■ Reading passage ■

Q: Ugh. You sound weird.

A: A little… But I am super easy to reach in other ways. The written word is a more natural medium for me. And I love to savor family and friends in person. And, I am not that weird. My mom and I talk on the phone almost every day. The advantage to e-mail and the like is that I can do it late at night, too.

Q: So, do you belong in the 1800s, or not?

A: Probably so.

Q: Really?

A: Yes, really. But I would want my iPad and access to the Internet. 😉 Oh, and access to modern medicine, especially for my children.

Q: Seriously, though, do you think you might get an iPhone 5 and rejoin our cell phone culture?

A: Honestly? Maybe so. It is tempting. I need to see how I feel about the pre-paid phone. It certainly would be cheaper to stick with that, and for the little amount I use a cell phone, I am not sure I could justify the iPhone. However, I have an infatuation with Apple products. Infatuation makes people do all sorts of crazy things…

Q: What do you think the outcome of this experiment might be?

A: I have often said that I feel as though I have “half a phone too many.” It feels like too much to me to have a cell phone and a house phone, in some undefinable way. Yet whenever I thought about giving one line up, I felt stuck with both for pragmatic reasons: the land line is more reliable, on the whole, and I can cradle it between my neck and shoulder if I need my hands to be free; the cell phone is a useful safety tool to have on long car trips or on walks with the kiddos. Maybe the prepaid phone solves the half-a-phone problem? Most of the time, I end up not using a cell phone when I am out (you can’t use them in the car, I am not a fan of buds in my ear, and I am usually talking with my children or my mom on errands), and when I am home, I can just use the house phone. It becomes almost a max-min math problem of sorts: what is the least amount of money I can pay to have all the functions/utility I desire? That is one question I will try to answer in these next few months.

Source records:
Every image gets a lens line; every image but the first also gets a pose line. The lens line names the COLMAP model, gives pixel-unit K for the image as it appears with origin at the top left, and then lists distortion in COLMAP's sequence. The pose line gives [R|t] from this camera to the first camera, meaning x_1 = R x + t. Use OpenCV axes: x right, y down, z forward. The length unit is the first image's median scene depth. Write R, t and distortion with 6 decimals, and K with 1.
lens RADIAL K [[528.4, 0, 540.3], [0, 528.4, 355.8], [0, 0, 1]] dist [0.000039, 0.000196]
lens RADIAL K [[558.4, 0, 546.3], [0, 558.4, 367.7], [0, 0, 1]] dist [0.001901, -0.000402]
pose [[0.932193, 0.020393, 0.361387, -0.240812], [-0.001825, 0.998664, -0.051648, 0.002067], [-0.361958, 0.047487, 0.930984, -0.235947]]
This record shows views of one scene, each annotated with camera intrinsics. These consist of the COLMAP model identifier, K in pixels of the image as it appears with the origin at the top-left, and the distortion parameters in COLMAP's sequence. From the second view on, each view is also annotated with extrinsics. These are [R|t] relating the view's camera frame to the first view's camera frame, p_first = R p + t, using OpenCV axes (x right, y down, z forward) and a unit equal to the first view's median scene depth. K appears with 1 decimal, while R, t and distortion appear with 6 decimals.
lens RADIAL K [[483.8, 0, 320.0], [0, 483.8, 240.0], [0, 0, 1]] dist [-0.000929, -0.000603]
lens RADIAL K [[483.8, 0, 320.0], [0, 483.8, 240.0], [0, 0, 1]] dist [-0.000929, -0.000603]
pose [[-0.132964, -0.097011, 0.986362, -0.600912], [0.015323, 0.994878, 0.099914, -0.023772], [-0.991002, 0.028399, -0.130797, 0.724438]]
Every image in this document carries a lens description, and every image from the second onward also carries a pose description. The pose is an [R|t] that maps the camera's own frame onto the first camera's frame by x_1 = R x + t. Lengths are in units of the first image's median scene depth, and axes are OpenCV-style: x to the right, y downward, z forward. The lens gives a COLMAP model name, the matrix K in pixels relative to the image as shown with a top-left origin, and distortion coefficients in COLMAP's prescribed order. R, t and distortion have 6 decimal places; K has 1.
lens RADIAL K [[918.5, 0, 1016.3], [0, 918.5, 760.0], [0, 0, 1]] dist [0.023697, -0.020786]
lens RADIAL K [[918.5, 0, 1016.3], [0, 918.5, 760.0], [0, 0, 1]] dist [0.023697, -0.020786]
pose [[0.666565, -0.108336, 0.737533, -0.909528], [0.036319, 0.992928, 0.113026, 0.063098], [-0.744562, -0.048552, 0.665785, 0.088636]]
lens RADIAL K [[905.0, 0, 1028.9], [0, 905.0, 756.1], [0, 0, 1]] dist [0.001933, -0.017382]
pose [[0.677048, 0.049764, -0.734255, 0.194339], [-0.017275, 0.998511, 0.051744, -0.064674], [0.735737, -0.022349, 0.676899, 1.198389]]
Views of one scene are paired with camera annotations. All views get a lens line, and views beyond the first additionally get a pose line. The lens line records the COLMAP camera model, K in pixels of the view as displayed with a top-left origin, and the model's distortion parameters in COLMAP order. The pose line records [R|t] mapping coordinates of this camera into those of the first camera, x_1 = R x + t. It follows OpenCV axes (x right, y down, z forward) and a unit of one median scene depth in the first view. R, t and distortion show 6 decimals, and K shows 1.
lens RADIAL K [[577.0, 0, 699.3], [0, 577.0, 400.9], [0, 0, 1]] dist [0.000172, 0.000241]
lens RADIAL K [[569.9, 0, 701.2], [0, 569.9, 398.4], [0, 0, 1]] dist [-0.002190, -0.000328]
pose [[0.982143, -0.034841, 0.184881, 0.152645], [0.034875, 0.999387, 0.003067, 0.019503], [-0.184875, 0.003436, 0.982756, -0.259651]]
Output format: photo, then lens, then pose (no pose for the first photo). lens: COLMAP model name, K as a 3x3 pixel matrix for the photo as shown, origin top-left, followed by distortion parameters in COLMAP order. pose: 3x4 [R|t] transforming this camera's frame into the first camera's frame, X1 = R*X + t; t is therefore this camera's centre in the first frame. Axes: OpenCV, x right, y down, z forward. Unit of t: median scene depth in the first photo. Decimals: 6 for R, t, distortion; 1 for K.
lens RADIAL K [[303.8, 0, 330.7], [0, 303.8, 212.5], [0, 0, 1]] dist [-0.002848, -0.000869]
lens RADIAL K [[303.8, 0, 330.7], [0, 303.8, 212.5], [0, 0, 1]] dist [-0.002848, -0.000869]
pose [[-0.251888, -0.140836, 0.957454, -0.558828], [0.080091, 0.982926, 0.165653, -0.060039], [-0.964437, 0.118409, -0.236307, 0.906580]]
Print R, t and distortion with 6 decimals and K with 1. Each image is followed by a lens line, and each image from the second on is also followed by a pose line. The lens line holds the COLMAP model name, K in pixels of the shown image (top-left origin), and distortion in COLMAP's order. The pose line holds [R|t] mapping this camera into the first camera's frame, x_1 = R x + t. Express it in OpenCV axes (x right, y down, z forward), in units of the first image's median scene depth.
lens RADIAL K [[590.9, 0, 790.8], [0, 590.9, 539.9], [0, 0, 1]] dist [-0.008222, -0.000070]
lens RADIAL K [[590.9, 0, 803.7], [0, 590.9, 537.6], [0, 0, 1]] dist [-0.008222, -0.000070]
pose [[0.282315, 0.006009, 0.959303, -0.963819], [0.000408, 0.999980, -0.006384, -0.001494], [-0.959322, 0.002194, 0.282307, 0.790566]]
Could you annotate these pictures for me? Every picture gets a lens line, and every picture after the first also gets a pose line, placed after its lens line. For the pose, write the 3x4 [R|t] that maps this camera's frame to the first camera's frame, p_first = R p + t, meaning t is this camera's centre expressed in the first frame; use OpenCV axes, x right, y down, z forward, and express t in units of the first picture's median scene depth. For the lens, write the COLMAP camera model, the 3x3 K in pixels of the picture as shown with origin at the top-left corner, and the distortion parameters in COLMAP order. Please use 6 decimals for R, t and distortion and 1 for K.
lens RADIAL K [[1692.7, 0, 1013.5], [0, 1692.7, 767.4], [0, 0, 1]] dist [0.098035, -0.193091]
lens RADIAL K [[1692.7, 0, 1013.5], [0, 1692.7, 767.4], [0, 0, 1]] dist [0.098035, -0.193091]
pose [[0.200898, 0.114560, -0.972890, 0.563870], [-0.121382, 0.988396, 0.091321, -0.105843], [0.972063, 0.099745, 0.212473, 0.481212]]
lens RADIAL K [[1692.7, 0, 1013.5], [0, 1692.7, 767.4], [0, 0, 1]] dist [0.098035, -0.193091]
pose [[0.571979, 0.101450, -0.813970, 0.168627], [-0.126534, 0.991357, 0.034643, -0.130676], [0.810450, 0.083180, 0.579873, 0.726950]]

■ Set of tasks ■
1/ Transcribe part of the Q&A about phones word for word, beginning at the words "A: A little…" and stopping after "A: Probably so.".
2/ Using the Q&A about phones, decide whether each statement agrees with it. Answer yes or no and quote the words that decide it. (a) The speaker talks with their mom on the phone nearly every day. (b) The speaker considers the cell phone more reliable than the land line. (c) The speaker would give up the iPad to live in the 1800s.
3/ Take the Q&A about phones further, picking up after its final sentence.

■ Responses for each task ■
1/
A: A little… But I am super easy to reach in other ways. The written word is a more natural medium for me. And I love to savor family and friends in person. And, I am not that weird. My mom and I talk on the phone almost every day. The advantage to e-mail and the like is that I can do it late at night, too.

Q: So, do you belong in the 1800s, or not?

A: Probably so.

2/
(a) Yes: "My mom and I talk on the phone almost every day."
(b) No: "the land line is more reliable, on the whole"
(c) No: "But I would want my iPad and access to the Internet."

3/
Q: Any last thoughts?

A: Yes, a big thank you to my parents for gifting us with cell phone use for so many years. I do not think a cell phone is a right or a necessity, and so they really gave us a gift of something that is a luxury. I enjoyed my cell phone the most when I used it to talk with my mom every single morning on the walk from my room to my classes at Stanford. It came in handy during my season of wedding planning, as well, when I was doing business frequently and out and about in the local area. When I had my teaching career and was pregnant, it came in handy to call my OB a few times during my breaks about test results and appointments—it was nice to have a personal line to use at work, especially since I was often there from 6:30 AM to 4:00 PM every business day. The cell phone has also made traveling with the kiddos much safer, especially to and from music class. So it was a gift. A gift that was not expected or a necessity, but which made life a little easier and nicer here and there.

I think the time is right and good to strike out on our own, and to require my brother and I to put our own value on such a luxury. I will either end up appreciating the luxury more because I will be paying for it myself, or I will find that I can do without it. Either way, it is a worthwhile experiment.